Sadly, this was no longer the case a few years before she passed away. Age-related dementia started to take its toll and we helplessly watched how this cruel disease slowly stole a loved one away from us.

At first, she was just forgetful before the confusion started to set in. Soon she lost her memory completely and became very aggressive... she had turned into a shouting, nasty, angry woman that no one recognised anymore.

No laughing matter

The harsh reality is that for some dementia sufferers it gets much worse than simply just being mean. Most dementia patients eventually suffer from agitation that can be so fierce that it frightens family and friends.

Dementia-related agitation includes physical aggression, repetitive behaviour, wandering, screaming, etc.

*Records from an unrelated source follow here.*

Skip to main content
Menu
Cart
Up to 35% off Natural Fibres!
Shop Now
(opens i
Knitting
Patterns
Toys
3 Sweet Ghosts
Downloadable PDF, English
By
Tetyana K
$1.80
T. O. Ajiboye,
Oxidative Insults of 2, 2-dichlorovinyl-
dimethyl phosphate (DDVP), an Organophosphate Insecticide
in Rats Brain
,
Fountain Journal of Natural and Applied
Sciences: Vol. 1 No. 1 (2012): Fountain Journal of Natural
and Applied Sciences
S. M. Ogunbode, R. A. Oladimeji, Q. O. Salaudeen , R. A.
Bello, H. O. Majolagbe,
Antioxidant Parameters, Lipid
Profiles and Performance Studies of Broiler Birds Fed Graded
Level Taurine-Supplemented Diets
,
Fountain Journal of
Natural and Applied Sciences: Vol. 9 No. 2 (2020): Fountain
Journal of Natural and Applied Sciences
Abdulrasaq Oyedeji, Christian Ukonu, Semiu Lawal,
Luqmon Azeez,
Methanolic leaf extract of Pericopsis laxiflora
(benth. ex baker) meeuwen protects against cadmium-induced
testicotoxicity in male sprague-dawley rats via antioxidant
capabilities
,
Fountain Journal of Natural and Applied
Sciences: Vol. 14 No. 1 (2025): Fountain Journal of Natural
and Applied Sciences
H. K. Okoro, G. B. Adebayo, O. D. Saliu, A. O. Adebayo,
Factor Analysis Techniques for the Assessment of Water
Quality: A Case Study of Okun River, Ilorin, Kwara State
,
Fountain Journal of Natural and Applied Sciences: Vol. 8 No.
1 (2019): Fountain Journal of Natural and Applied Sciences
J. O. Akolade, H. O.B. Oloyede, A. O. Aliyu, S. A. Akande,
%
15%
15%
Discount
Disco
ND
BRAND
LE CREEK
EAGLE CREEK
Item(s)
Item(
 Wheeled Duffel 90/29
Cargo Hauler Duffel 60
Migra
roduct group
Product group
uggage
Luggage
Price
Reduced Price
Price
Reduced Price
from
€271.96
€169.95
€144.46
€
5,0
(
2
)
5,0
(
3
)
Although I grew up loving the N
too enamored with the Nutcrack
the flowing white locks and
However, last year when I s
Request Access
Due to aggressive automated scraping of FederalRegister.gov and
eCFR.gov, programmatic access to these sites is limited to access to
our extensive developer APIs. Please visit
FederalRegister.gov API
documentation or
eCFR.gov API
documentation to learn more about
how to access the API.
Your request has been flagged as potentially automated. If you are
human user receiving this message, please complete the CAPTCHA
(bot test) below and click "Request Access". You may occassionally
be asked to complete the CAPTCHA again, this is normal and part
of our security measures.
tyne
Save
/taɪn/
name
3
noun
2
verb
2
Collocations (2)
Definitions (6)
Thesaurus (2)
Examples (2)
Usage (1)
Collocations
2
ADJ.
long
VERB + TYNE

It's a daunting experience — for both the patient and their family or caregivers, and one I hope not many of you will ever have to live through.

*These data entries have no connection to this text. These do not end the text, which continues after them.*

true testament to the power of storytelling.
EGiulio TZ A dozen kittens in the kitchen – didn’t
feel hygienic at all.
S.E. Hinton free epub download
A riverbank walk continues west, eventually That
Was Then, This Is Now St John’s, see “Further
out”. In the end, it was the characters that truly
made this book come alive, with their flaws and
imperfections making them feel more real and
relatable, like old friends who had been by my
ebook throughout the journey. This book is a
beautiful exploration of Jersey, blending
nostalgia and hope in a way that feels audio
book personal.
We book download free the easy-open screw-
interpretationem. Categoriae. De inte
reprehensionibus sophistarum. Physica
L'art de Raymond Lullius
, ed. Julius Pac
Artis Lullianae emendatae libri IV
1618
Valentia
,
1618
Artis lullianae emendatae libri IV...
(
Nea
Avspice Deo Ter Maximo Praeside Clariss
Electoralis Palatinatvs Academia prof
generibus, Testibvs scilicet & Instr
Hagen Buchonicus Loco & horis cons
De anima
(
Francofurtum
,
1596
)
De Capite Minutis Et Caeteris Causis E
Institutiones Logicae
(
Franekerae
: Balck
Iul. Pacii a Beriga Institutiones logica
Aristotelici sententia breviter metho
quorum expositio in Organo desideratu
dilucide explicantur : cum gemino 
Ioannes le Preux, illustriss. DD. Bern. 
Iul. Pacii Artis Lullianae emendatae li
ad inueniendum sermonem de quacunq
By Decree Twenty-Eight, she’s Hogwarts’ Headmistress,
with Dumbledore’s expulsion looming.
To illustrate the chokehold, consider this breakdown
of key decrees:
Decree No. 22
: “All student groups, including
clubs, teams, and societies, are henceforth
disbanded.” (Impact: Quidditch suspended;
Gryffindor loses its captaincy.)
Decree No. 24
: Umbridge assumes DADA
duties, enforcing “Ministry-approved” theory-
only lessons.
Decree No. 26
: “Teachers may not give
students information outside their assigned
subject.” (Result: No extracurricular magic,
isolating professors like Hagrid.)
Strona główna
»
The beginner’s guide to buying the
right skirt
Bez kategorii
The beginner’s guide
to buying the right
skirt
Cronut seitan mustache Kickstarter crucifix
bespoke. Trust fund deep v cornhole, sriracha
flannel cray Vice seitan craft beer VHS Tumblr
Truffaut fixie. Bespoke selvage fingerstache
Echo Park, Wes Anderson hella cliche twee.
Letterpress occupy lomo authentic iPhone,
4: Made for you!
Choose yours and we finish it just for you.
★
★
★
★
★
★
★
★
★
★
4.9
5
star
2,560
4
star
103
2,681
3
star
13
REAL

Doctors typically prescribe side effect ridden antipsychotic drugs to alleviate agitation. However, perhaps you'll be willing to try a slightly different approach before opting for prescription drugs... After all, you are still dealing with someone who is very close to your heart.

The best medicine

Recently, Australian researchers teamed up with the Arts Health Institute (AHI), an organization that trains "humour practitioners" who specialize in working with the elderly.

They conducted a study in more than 35 assisted living facilities to test humour therapy in subjects with dementia and agitation. After 12 weeks, researchers found that humour therapy reduced agitation by 20 per cent, on average.

This is a remarkable outcome because it's about the same result seen in the use of antipsychotic drugs... Adding the fact that the side effects of these drugs include stroke and death, there's no argument that humour therapy might be the better option.

But the good news doesn't stop there. In a follow-up at 26 weeks after the end of the humour therapy period, the researchers found that agitation remained at the improved level.

Previous studies have also shown that a good belly-laugh stimulates the release of feel-good endorphins, which also reduce pain, pacify stress hormones, enhance the immune system, and help control blood pressure.

So, if you know someone who's suffering from dementia- related agitation, suggest humour therapy as an alternative to antipsychotic drugs. Combined with acupuncture and massage these therapies will certainly help to prompt endorphin release and help alleviate the effects of agitation.

It's worth a try and won't do any harm.


"Laughter Lift" UNSW Media Office, University of New South Wales, 9/21/11,

Views: 94

Replies to This Discussion

Thank you for this valuable information.  We need all the help we can get ... humor therapy sounds like it would be good for the entire family.

Thank you Steph, I will have to look into this and see if there are any local programs.